Key Capabilities & Optimization

  • Enhanced Reasoning: The model's primary optimization objective was to improve its reasoning abilities, particularly through Chain-of-Thought (CoT) processes.
  • Structured Response Quality: DPO training focused on aligning the model's outputs with preferred responses, leading to better structured and higher-quality generations.
  • Efficient Fine-tuning: Utilized the Unsloth library for DPO, with a single epoch of training and a low learning rate (1e-07), indicating a targeted and efficient optimization process.
  • Direct Usage: As a fully merged model, it can be used directly with the transformers library without additional configuration for LoRA adapters.

Training Details

The model was trained on the u-10bei/dpo-dataset-qwen-cot dataset, specifically chosen for preference alignment in reasoning tasks.
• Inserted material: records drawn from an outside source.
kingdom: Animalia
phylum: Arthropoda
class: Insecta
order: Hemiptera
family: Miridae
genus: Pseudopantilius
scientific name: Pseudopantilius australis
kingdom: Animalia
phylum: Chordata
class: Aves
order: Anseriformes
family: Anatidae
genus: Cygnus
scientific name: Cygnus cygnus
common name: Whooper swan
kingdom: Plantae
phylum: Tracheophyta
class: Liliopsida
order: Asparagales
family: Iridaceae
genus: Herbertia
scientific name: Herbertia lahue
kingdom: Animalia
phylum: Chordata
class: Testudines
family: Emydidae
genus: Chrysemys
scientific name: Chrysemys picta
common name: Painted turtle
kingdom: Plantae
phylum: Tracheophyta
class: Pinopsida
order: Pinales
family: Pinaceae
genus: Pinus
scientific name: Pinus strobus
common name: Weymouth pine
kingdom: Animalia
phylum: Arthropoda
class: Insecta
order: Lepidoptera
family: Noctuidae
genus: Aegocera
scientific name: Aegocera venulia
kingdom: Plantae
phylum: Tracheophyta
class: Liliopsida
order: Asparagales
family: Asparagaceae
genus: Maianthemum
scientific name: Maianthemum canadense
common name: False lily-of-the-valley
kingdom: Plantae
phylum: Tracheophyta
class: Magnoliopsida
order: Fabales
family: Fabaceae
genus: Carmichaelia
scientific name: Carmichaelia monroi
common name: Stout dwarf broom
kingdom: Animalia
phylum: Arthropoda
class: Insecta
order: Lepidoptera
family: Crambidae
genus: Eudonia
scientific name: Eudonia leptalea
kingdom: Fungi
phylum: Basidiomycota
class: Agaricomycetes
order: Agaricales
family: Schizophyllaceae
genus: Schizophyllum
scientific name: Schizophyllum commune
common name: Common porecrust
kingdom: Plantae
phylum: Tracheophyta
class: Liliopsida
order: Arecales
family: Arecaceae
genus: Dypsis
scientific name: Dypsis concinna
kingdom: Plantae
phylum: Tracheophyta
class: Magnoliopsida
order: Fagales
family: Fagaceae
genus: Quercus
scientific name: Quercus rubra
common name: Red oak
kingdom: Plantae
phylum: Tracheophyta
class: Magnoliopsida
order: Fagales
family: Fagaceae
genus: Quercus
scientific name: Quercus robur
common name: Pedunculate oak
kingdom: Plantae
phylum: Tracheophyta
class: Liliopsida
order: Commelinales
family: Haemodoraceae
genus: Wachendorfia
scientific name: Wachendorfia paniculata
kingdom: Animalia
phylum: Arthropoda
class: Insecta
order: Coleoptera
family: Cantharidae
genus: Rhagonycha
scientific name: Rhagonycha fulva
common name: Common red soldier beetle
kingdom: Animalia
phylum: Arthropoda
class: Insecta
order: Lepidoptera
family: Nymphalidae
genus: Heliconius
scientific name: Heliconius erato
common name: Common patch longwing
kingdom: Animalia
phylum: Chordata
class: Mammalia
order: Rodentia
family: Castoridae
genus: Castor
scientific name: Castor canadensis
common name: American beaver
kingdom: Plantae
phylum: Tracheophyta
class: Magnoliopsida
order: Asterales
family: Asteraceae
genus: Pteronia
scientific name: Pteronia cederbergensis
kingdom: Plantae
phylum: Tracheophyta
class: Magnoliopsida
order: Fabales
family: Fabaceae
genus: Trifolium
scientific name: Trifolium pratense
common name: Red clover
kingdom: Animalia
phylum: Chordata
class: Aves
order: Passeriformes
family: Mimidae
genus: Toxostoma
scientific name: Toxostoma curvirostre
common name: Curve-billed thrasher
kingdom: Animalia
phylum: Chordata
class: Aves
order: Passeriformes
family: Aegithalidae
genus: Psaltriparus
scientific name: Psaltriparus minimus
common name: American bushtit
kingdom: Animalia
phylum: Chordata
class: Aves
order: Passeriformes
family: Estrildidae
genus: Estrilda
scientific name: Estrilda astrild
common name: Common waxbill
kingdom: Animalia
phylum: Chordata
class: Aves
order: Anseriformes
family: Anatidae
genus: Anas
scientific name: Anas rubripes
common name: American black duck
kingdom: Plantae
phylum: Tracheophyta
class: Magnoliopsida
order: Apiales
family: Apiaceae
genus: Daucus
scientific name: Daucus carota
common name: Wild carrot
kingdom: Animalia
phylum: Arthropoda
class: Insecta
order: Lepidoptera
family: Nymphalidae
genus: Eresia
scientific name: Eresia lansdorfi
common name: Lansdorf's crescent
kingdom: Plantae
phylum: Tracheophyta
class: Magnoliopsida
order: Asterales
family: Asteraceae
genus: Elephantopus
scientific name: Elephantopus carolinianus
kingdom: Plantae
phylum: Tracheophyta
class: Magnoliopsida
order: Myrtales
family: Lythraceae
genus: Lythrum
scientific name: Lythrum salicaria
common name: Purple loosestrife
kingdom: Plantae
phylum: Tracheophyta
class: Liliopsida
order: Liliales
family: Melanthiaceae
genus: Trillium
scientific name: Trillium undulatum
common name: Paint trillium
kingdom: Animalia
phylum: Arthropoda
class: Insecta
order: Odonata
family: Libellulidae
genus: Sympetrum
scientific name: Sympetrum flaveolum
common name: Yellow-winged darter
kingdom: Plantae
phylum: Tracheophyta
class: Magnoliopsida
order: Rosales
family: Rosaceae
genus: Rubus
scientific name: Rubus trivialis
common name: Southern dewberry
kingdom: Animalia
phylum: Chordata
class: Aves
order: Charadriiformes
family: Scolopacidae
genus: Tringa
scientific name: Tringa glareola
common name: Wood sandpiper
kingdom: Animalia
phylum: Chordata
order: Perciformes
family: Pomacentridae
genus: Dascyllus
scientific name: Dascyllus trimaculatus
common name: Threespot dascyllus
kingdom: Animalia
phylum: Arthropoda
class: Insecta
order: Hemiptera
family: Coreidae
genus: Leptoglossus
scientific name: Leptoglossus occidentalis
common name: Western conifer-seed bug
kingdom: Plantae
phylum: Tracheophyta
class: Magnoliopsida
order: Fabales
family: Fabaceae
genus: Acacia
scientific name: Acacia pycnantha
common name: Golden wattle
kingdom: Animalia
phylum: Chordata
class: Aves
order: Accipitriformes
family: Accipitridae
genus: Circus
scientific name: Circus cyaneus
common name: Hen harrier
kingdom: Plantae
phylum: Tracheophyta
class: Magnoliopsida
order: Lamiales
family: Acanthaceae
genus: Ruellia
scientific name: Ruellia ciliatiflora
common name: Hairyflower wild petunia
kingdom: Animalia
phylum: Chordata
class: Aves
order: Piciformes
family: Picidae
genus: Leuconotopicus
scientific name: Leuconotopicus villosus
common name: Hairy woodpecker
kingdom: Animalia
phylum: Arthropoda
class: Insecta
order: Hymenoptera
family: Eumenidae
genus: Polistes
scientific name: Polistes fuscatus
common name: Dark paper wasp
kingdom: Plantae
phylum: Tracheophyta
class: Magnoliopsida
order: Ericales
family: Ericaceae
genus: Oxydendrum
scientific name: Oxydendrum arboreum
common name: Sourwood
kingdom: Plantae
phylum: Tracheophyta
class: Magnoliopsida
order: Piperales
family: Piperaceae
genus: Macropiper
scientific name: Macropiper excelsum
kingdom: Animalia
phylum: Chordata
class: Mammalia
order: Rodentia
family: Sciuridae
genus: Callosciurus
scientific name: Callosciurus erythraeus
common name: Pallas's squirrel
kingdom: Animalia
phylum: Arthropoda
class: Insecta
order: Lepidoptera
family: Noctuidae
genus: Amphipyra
The training employed a maximum sequence length of 1024 tokens and a DPO beta value of 0.1. The base model's license terms apply, and the training data is under an MIT License.

Good For

  • Applications requiring improved logical reasoning and step-by-step thought processes.
  • Scenarios where structured and high-quality responses are critical.
  • Developers looking for a Qwen3-4B variant with enhanced preference alignment for specific output styles.